FAA outage could disrupt flights for days – Strategy

Flights were slowly resuming departures and a ground stop was lifted after the Federal Aviation Administration (FAA) scrambled to fix a system outage overnight that had forced a halt to all US departing flights.

More than 7300 flights were delayed and 1100 cancelled, according to the FlightAware website in the first national grounding of flights in about two decades, industry officials said.

The total was still rising and officials said the outage could cause delays through at least Thursday, if not longer, according to several airlines.

The cause of the problem with a pilot-alerting system was unclear, but US officials said they had so far found no evidence of a cyber attack.

US Transportation Secretary Pete Buttigieg told CNN an issue with overnight “irregularities” with safety messages sent to pilots prompted the outage.

He said the ground stop was the “right call” to make sure messages were moving correctly and there is no direct evidence of cyber attack.

The outage occurred at a typically slow time after the holiday travel season, but demand remains strong as travel continues to recover to near pre-pandemic levels.

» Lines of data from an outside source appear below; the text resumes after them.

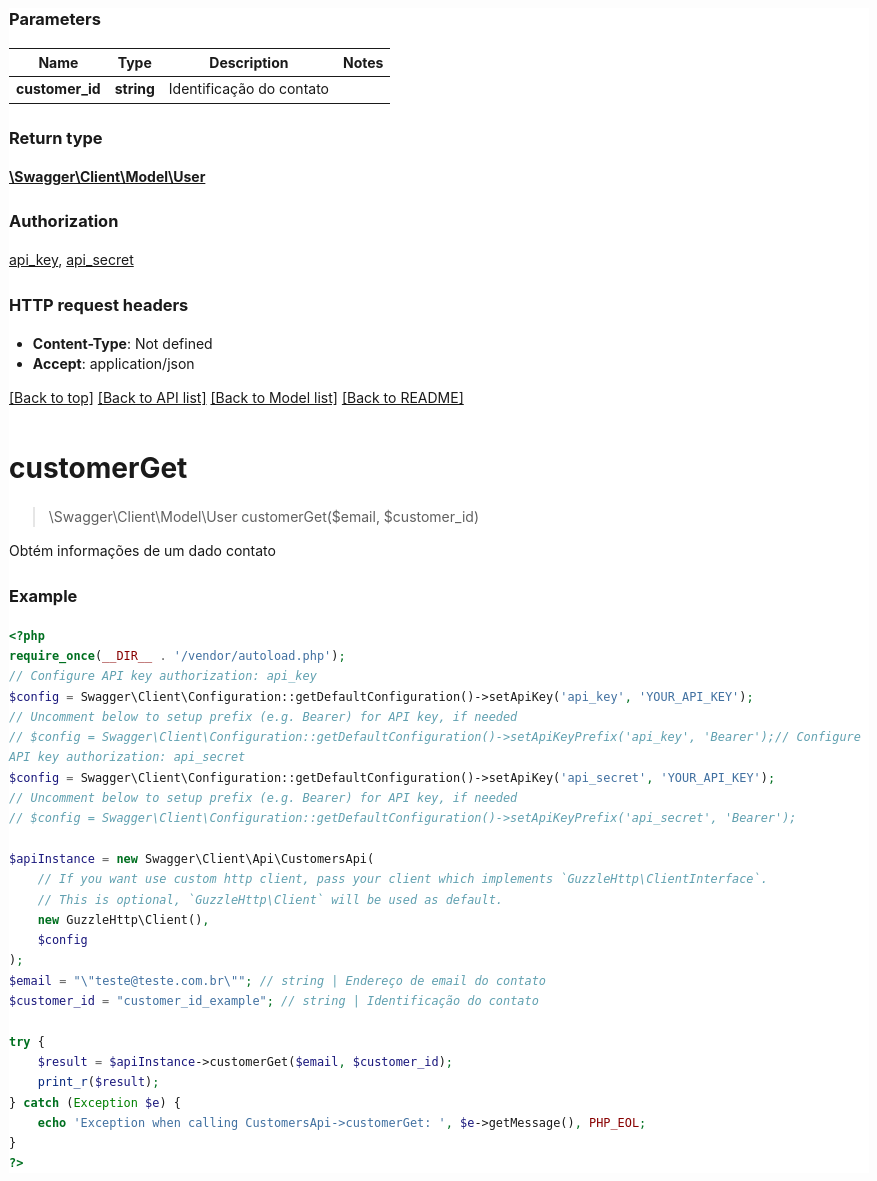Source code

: ### Parameters

Name | Type | Description  | Notes
------------- | ------------- | ------------- | -------------
 **customer_id** | **string**| Identificação do contato |

### Return type

[**\Swagger\Client\Model\User**](../Model/User.md)

### Authorization

[api_key](../../README.md#api_key), [api_secret](../../README.md#api_secret)

### HTTP request headers

 - **Content-Type**: Not defined
 - **Accept**: application/json

[[Back to top]](#) [[Back to API list]](../../README.md#documentation-for-api-endpoints) [[Back to Model list]](../../README.md#documentation-for-models) [[Back to README]](../../README.md)

# **customerGet**
> \Swagger\Client\Model\User customerGet($email, $customer_id)



Obtém informações de um dado contato

### Example
```php
<?php
require_once(__DIR__ . '/vendor/autoload.php');
// Configure API key authorization: api_key
$config = Swagger\Client\Configuration::getDefaultConfiguration()->setApiKey('api_key', 'YOUR_API_KEY');
// Uncomment below to setup prefix (e.g. Bearer) for API key, if needed
// $config = Swagger\Client\Configuration::getDefaultConfiguration()->setApiKeyPrefix('api_key', 'Bearer');// Configure API key authorization: api_secret
$config = Swagger\Client\Configuration::getDefaultConfiguration()->setApiKey('api_secret', 'YOUR_API_KEY');
// Uncomment below to setup prefix (e.g. Bearer) for API key, if needed
// $config = Swagger\Client\Configuration::getDefaultConfiguration()->setApiKeyPrefix('api_secret', 'Bearer');

$apiInstance = new Swagger\Client\Api\CustomersApi(
    // If you want use custom http client, pass your client which implements `GuzzleHttp\ClientInterface`.
    // This is optional, `GuzzleHttp\Client` will be used as default.
    new GuzzleHttp\Client(),
    $config
);
$email = "\"teste@teste.com.br\""; // string | Endereço de email do contato
$customer_id = "customer_id_example"; // string | Identificação do contato

try {
    $result = $apiInstance->customerGet($email, $customer_id);
    print_r($result);
} catch (Exception $e) {
    echo 'Exception when calling CustomersApi->customerGet: ', $e->getMessage(), PHP_EOL;
}
?>
```
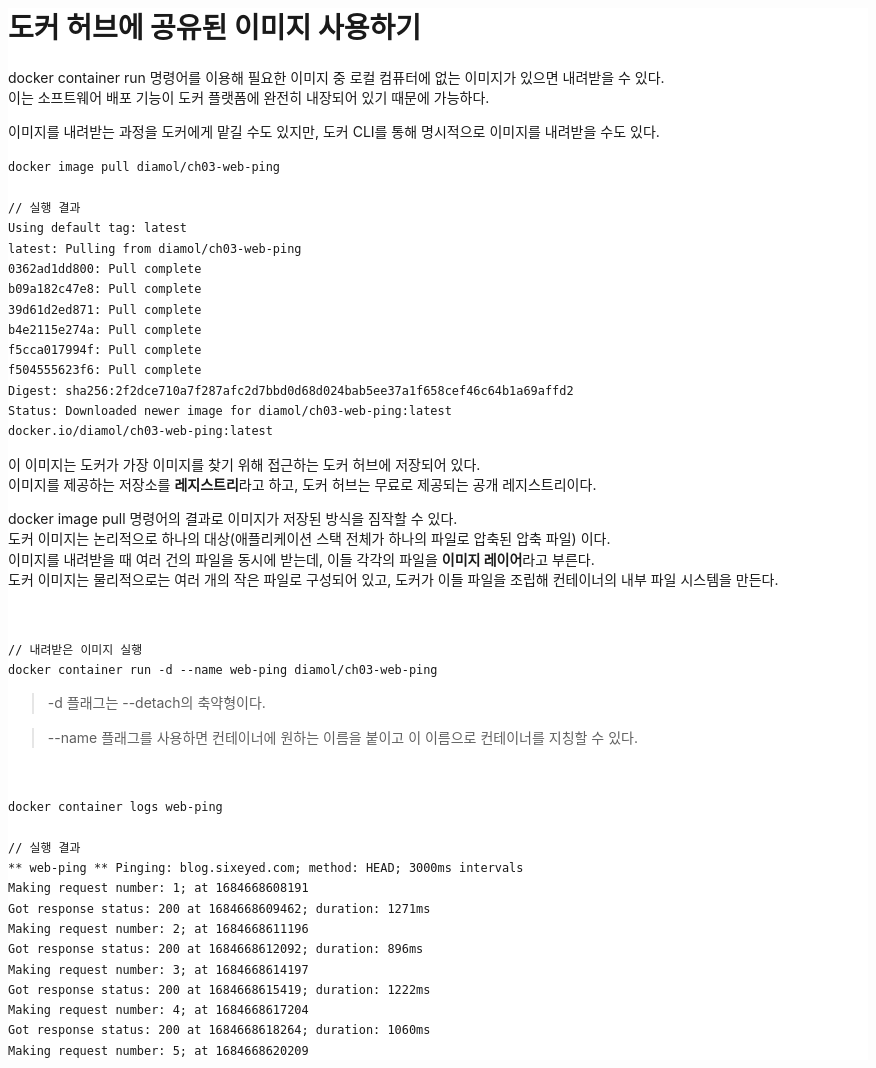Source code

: # 도커 허브에 공유된 이미지 사용하기

docker container run 명령어를 이용해 필요한 이미지 중 로컬 컴퓨터에 없는 이미지가 있으면 내려받을 수 있다. <br>
이는 소프트웨어 배포 기능이 도커 플랫폼에 완전히 내장되어 있기 때문에 가능하다.

이미지를 내려받는 과정을 도커에게 맡길 수도 있지만, 도커 CLI를 통해 명시적으로 이미지를 내려받을 수도 있다.

```
docker image pull diamol/ch03-web-ping

// 실행 결과
Using default tag: latest
latest: Pulling from diamol/ch03-web-ping
0362ad1dd800: Pull complete
b09a182c47e8: Pull complete
39d61d2ed871: Pull complete
b4e2115e274a: Pull complete
f5cca017994f: Pull complete
f504555623f6: Pull complete
Digest: sha256:2f2dce710a7f287afc2d7bbd0d68d024bab5ee37a1f658cef46c64b1a69affd2
Status: Downloaded newer image for diamol/ch03-web-ping:latest
docker.io/diamol/ch03-web-ping:latest
```

이 이미지는 도커가 가장 이미지를 찾기 위해 접근하는 도커 허브에 저장되어 있다. <br>
이미지를 제공하는 저장소를 **레지스트리**라고 하고, 도커 허브는 무료로 제공되는 공개 레지스트리이다.

docker image pull 명령어의 결과로 이미지가 저장된 방식을 짐작할 수 있다. <br>
도커 이미지는 논리적으로 하나의 대상(애플리케이션 스택 전체가 하나의 파일로 압축된 압축 파일) 이다. <br>
이미지를 내려받을 때 여러 건의 파일을 동시에 받는데, 이들 각각의 파일을 **이미지 레이어**라고 부른다. <br>
도커 이미지는 물리적으로는 여러 개의 작은 파일로 구성되어 있고, 도커가 이들 파일을 조립해 컨테이너의 내부 파일 시스템을 만든다.

<br>

```
// 내려받은 이미지 실행
docker container run -d --name web-ping diamol/ch03-web-ping
```

> -d 플래그는 --detach의 축약형이다.

> --name 플래그를 사용하면 컨테이너에 원하는 이름을 붙이고 이 이름으로 컨테이너를 지칭할 수 있다.

<br>

```
docker container logs web-ping

// 실행 결과
** web-ping ** Pinging: blog.sixeyed.com; method: HEAD; 3000ms intervals
Making request number: 1; at 1684668608191
Got response status: 200 at 1684668609462; duration: 1271ms
Making request number: 2; at 1684668611196
Got response status: 200 at 1684668612092; duration: 896ms
Making request number: 3; at 1684668614197
Got response status: 200 at 1684668615419; duration: 1222ms
Making request number: 4; at 1684668617204
Got response status: 200 at 1684668618264; duration: 1060ms
Making request number: 5; at 1684668620209
```
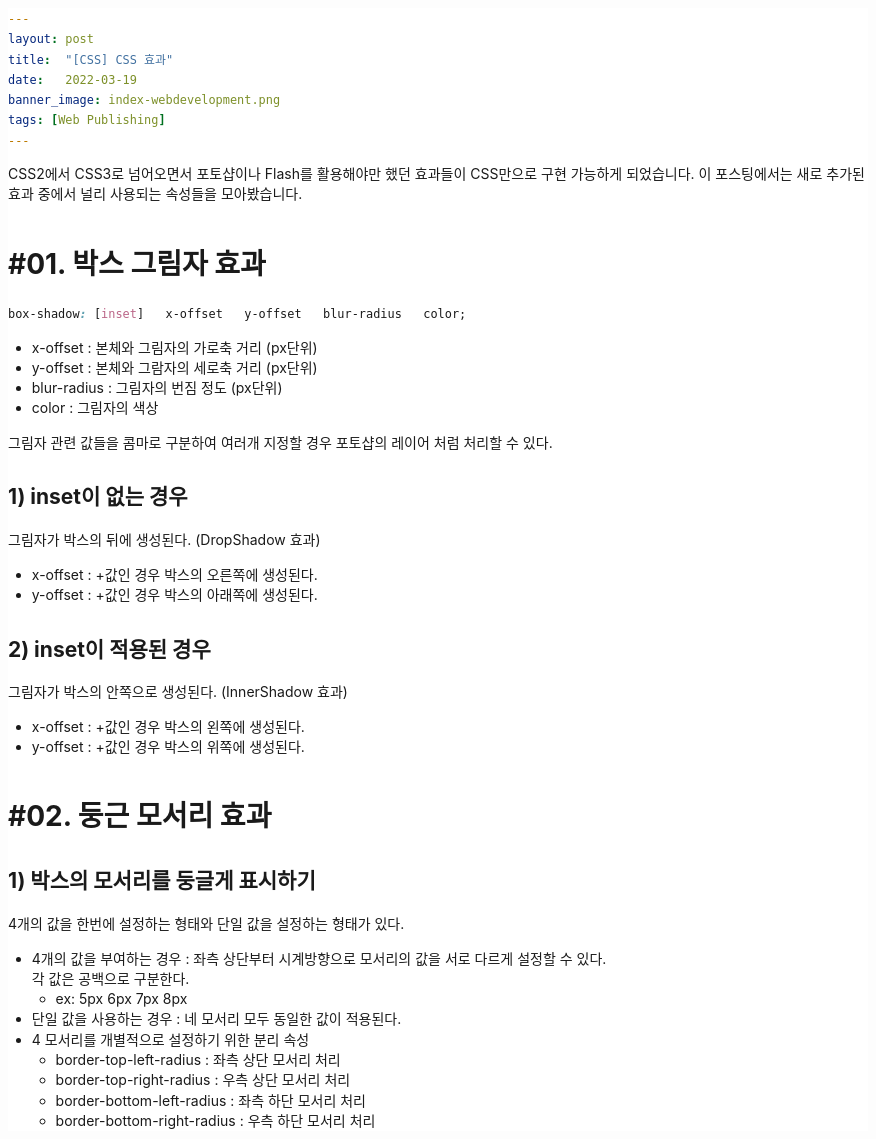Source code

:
 ```yaml
---
layout: post
title:  "[CSS] CSS 효과"
date:   2022-03-19
banner_image: index-webdevelopment.png
tags: [Web Publishing]
---
```


CSS2에서 CSS3로 넘어오면서 포토샵이나 Flash를 활용해야만 했던 효과들이 CSS만으로 구현 가능하게 되었습니다. 이 포스팅에서는 새로 추가된 효과 중에서 널리 사용되는 속성들을 모아봤습니다.



# #01. 박스 그림자 효과

```css
box-shadow: [inset]   x-offset   y-offset   blur-radius   color;
```

- x-offset : 본체와 그림자의 가로축 거리 (px단위)
- y-offset : 본체와 그람자의 세로축 거리 (px단위)
- blur-radius : 그림자의 번짐 정도 (px단위)
- color : 그림자의 색상

그림자 관련 값들을 콤마로 구분하여 여러개 지정할 경우 포토샵의 레이어 처럼 처리할 수 있다.


## 1) inset이 없는 경우

그림자가 박스의 뒤에 생성된다. (DropShadow 효과)

- x-offset : +값인 경우 박스의 오른쪽에 생성된다.
- y-offset : +값인 경우 박스의 아래쪽에 생성된다.

## 2) inset이 적용된 경우

그림자가 박스의 안쪽으로 생성된다. (InnerShadow 효과)

- x-offset : +값인 경우 박스의 왼쪽에 생성된다.
- y-offset : +값인 경우 박스의 위쪽에 생성된다.

# #02. 둥근 모서리 효과

## 1) 박스의 모서리를 둥글게 표시하기

4개의 값을 한번에 설정하는 형태와 단일 값을 설정하는 형태가 있다.

- 4개의 값을 부여하는 경우 : 좌측 상단부터 시계방향으로 모서리의 값을 서로 다르게 설정할 수 있다.<br/>각 값은 공백으로 구분한다.
    - ex: 5px  6px  7px  8px
- 단일 값을 사용하는 경우 : 네 모서리 모두 동일한 값이 적용된다.
- 4 모서리를 개별적으로 설정하기 위한 분리 속성
    - border-top-left-radius : 좌측 상단 모서리 처리
    - border-top-right-radius : 우측 상단 모서리 처리
    - border-bottom-left-radius : 좌측 하단 모서리 처리
    - border-bottom-right-radius : 우측 하단 모서리 처리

The FAA said in a tweet that normal air traffic operations were resuming.

The outage could impact traffic through Friday, said Captain Chris Torres, vice president of the Allied Pilots Association.

“This thing was lifted at 9am Eastern. That doesn’t mean the problem stops at 9am This is going to cause ripple effects,” said Torres, whose members fly for American Airlines.

One issue airlines are facing is trying to get planes in and out of crowded gates, which is causing further delays. Crew time limit rules may also play a factor.

‘Catastrophic’ failure

The FAA had earlier ordered airlines to pause all domestic departures after its pilot alerting system crashed and the agency had to perform a hard reset around 2am, officials said.

Flights already in the air were allowed to continue to their destinations.

A trade group representing the US travel industry, including airlines, called the FAA system failure “catastrophic.”

“America’s transportation network desperately needs significant upgrades,” Geoff Freeman, president of the US Travel Association, said in a statement.

“We call on federal policymakers to modernize our vital air travel infrastructure.”

The outage appeared to have limited impact on transatlantic routes, with European carriers including Lufthansa, Air France, Iberia and British Airways saying flights are continuing in and out of the United States.

Virgin Atlantic cautioned some flights might be delayed.

An operational meltdown at Southwest at the end of last year stranded thousands.

A severe winter storm right before Christmas, coupled with the Texas-based carrier’s dated technology, led to over 16,000 flight cancellations.

The DOT, FAA’s parent agency, criticized Southwest’s failures and pressured the airline to compensate passengers.

Buttigieg rejected the suggestion the FAA should reimburse travelers for delays caused by the FAA issue.

The FAA suffered another significant computer issue on January 2 that led to significant delays in Florida flights.

A total of 21,464 US flights were scheduled to depart Wednesday with a capacity of nearly 2.9 million passengers, data from Cirium showed.